Das Bier, das jetzt vor mir steht, stammt aus Russland, genauer gesagt aus St. Petersburg. Das Baltika 6 ist ein Porter und gehört mit seinen 7,0 Volumenprozenten Alkohol zu den stärkeren Vertretern der Biere der Brauerei, die zum Carlsberg-Konzern gehört. Die Brauerei wurde erst im Jahr 1990 gegründet und wurde schnell zu einem wichtigen Wirtschaftsfaktor im Baltikum. Ein Blick auf die Zutatenliste zeigt mir aber bereits, dass ich an dieses Bier keine allzu hohen Ansprüche stellen darf. Es wurde nicht nur ohne Hopfen gebraut, sondern lediglich mit Hopfenextrakt; zusätzlich wurde auch Malzextrakt verwendet. Damit ist das Bier bereits enttäuschend. Aber eventuell macht es sich ja im Glas und in der Kehle besser.

Fast blickdicht schwarz präsentiert sich das Bier im Glas. Darüber steht eine durchschnittliche Krone aus sahnigem hellbraunem Schaum, die recht lange erhalten bleibt. Die Optik ist damit schon mal nicht schlecht.

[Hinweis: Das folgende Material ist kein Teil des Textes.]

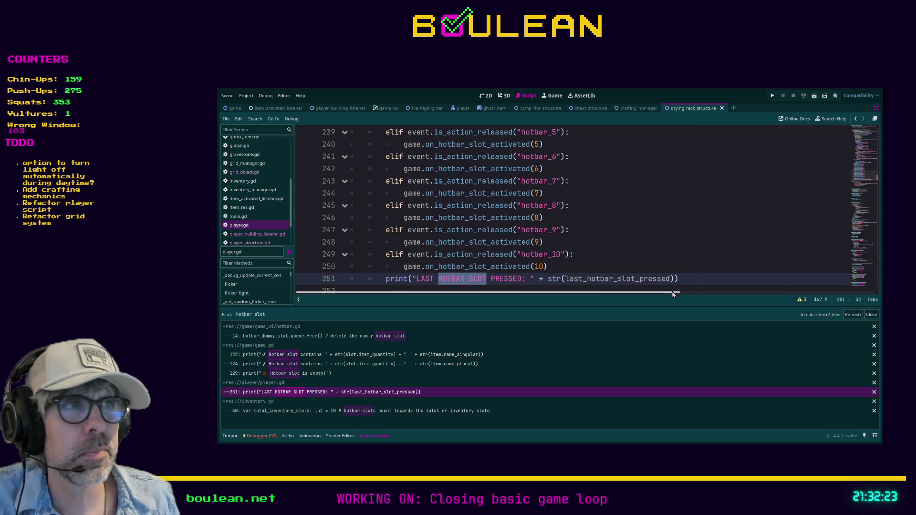
pyautogui.click(690, 279)
pyautogui.press('shift+Home')
pyautogui.press('shift+Home')
pyautogui.press('BackSpace')
pyautogui.press('BackSpace')
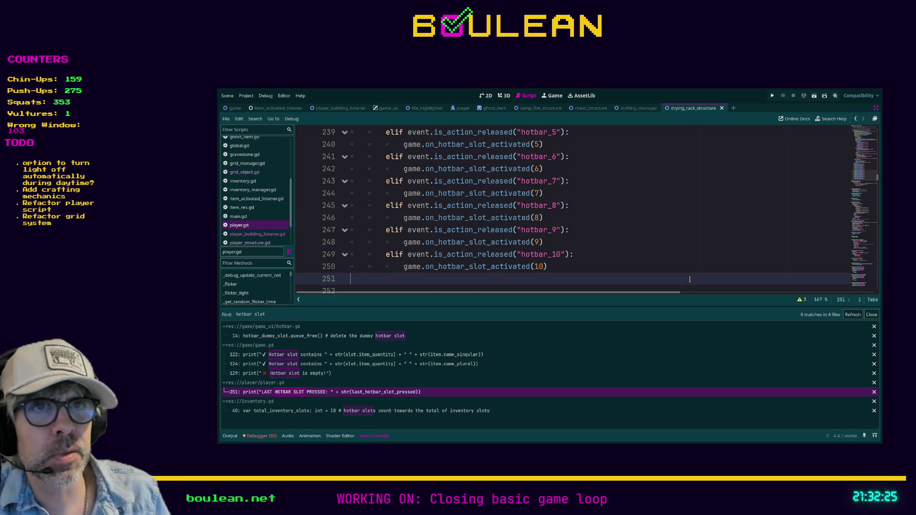
# Add a blank line before the _process function and run the game.
pyautogui.press('Escape')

Das Aroma der Röststoffe steigt mir in die Nase. Düfte nach Espresso und Rübensirup reichen mir allein aber nicht aus. Bei einem Porter erwarte ich eigentlich eine höhere Komplexität.

Der erste Kontakt mit der Zunge zeigt neben einer leichten Süße, dass das Bier eine sehr feinperlige Kohlensäure enthält. Auf der Zunge dominieren die Röststoffe, der Geschmack bleibt aber recht eindimensional und so schlank, wie ich es bei einem Porter wirklich nicht erwartet hätte. Nun kann das Bier wirklich nicht mehr überzeugen. Auch im Nachtrunk mit seinem kurzen Nachklang bleiben die Röststoffe sehr einsam.

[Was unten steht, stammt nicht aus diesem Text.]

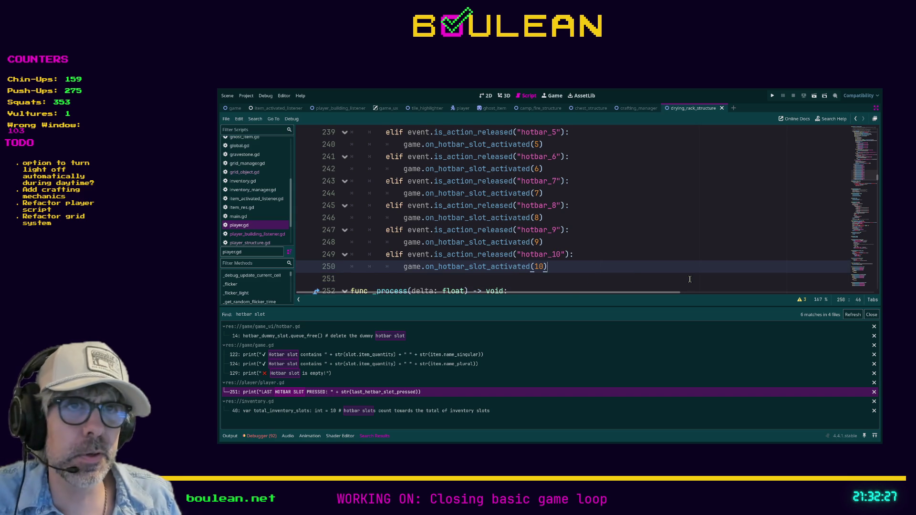
pyautogui.press('Down')
pyautogui.press('Return')
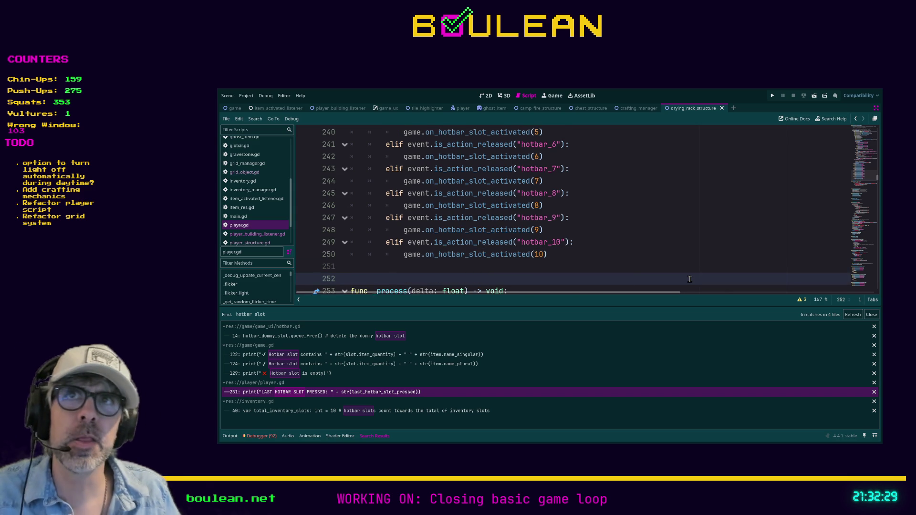
pyautogui.press('F5')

Nein, beim nächsten Mal lasse ich das Baltika 6 wirklich im Regal stehen.

Zutaten:

Wasser, Karamellmalz, Röstmalz, Malzextrakt (Gerste, Weizen), Malzextrakt

Alkoholgehalt:

7,0 % Vol.

Brauerei:

Baltika Breweries
6.TH Verkhny Per
19492 St. Petersburg
Russland
www.baltika.ru

Kees! Export Porter

Kees Bubberman ist einer der renommiertesten Brauer der Niederlande. Vor einigen Jahren begann er als Hausbrauer und er gewann innerhalb von zweieinhalb Jahren jeden Wettbewerb, an dem er teilgenommen hatte. Die Emelisse Brauerei ernannte Kees im Jahr 2007 zum Braumeister. Sieben Jahre lang war Kees Emelisse Braumeister, und sein Bier hat es verdient, in die Ratebeers’ Worlds Top 100 Breweries im Jahr 2014 aufgenommen zu werden.

Dann erfüllte sich Kees seinen Traum von einer eigenen Brauerei und Anfang 2015 nahm die Brauerei Brouwerij Kees die Arbeit auf.

Das Export Porter 1750 basiert auf einem englischen Originalrezept von 1750 für ein russisches Imperial Stout – dem berühmten Stil, den Katharina die Große damals bevorzugte.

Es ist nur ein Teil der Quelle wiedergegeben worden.